Il est généralement admis que la « grande guerre » permit à l’émancipation des femmes de faire un grand pas en avant notamment au travers de l’accès aux emplois occupés majoritairement par les hommes avant guerre.
Mobilisées dans le travail
Le « déficit » de main-d’œuvre masculine lié à la mobilisation était de 8 millions. Pourtant, lors du recensement de 1921, les femmes n’étaient pas plus nombreuses à travailler qu’avant 1914 où elles représentaient un peu plus du tiers (7,2 millions) de la population active. La féminisation relative des emplois dans l’industrie avec, notamment, les « munitionnettes » des usines de guerre, aura essentiellement permis d’accompagner le développement de la taylorisation et de la fordisation de la production pendant que se développe l’emploi dans le « tertiaire ». Dans les campagnes, 3 200 000 ouvrières agricoles ou femmes d’exploitants prennent la tête des exploitations, aidées par les seuls hommes restés à la terre : les jeunes, les vieux et les plus faibles ; auxquels sont venus s’ajouter quelques milliers de prisonniers et ouvriers agricoles étrangers. Ainsi 630 000 veuves sont devenues chefs de famille, tandis que le déséquilibre entre les sexes (1 103 femmes pour 1 000 hommes) amenait nombre de femmes célibataires à assumer le rôle traditionnellement dévolu aux hommes.
La double tâche
Ce qui n’empêche que les appréciations portées sur cette évolution resteront toujours profondément ambigües : « Recruter pour l’industrie les mères possibles, c’est se priver des apprentis dans treize ans et augmenter pour l’avenir l’invasion des métiers par les ouvriers étrangers. La femme ne peut suffire à la double charge d’être ouvrière active et mère féconde. Elle se stérilise ou avorte. »[fn]Pierre Hamp dans l’Humanité en 1916, cité par Xavier Vigna, l’Espoir et l’effroi, éditions La Découverte, 2016. Même l’emblématique figure de l’infirmière, si valorisée au cœur du conflit, ne bénéficiera pas de cette popularité dans la durée. Le refus de l’État de rendre obligatoire un diplôme pour son exercice encouragera l’emploi de femmes non diplômées, rétribuées à minima. Le retour de l’obsession de la « dépopulation » va entraîner l’évolution de la profession vers une « hygiène sociale » proche de la charité, valorisant leur capacité à assurer une mission belle et ingrate à laquelle les prédisposerait leur instinct maternel.
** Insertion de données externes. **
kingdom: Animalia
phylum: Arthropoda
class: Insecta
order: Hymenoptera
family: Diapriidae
Dès l’approche de la fin du conflit, le discours louangeur fit place au thème de la femme profiteuse, invitée à rendre la place au soldat et à l’ouvrier, à retourner au foyer ou aux métiers traditionnellement féminins (travaux domestiques, couture).
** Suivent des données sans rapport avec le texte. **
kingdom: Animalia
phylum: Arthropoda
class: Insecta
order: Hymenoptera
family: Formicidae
De même, si la guerre a débuté par une « union sacrée » des sexes, le développement du mouvement des marraines initié par les organisations charitables est rapidement suspecté, soupçonné de masquer des amours, des relations sexuelles, de la prostitution voire même de l’espionnage. Dans le même temps la prostitution, faute de pouvoir être empêchée, va être organisée avec l’officialisation en mars 1918 de bordels militaires à l’« avant ».
Retour à la normale
Plus brutale que la démobilisation militaire, la démobilisation des femmes marque la volonté d’un retour à la situation antérieure même si cela est impossible avec 1,4 million de soldats morts, soit plus de 10 % de la population active masculine de 1914, sans compter les blessés et les mutilés.
L’image de « la garçonne » popularisée par le roman éponyme, qui valut à Victor Marguerite d’être radié de la Légion d’honneur, ne vaudra qu’à la marge d’une société avant tout traumatisée par les horreurs de la guerre. Les catalogues de jouets des grands magasins parisiens proposent pour les étrennes des garçons des panoplies de soldats, pour les petites filles, celle d’infirmière. Les tentatives d’émancipation des femmes au travers de la guerre resteront finalement limitées aux femmes des milieux intellectuels, de la petite et grande bourgeoisie « éclairée », qui bénéficieront notamment d’un accès aux études supérieures et aux métiers qualifiés. Même si la vie publique devient plus accessible aux femmes, le droit de vote leur sera refusé alors que 138 millions des femmes ont le droit de vote dans 24 pays. Les lois du 31 juillet 1920 et du 27 mars 1923, réprimant toute information sur la contraception et «correctionnalisant » l’avortement, illustrent la préférence pour l’urgence démographique. La République préférant même tenter d’assimiler les « petits vipéraux », « enfants de boches », que d’autoriser l’avortement.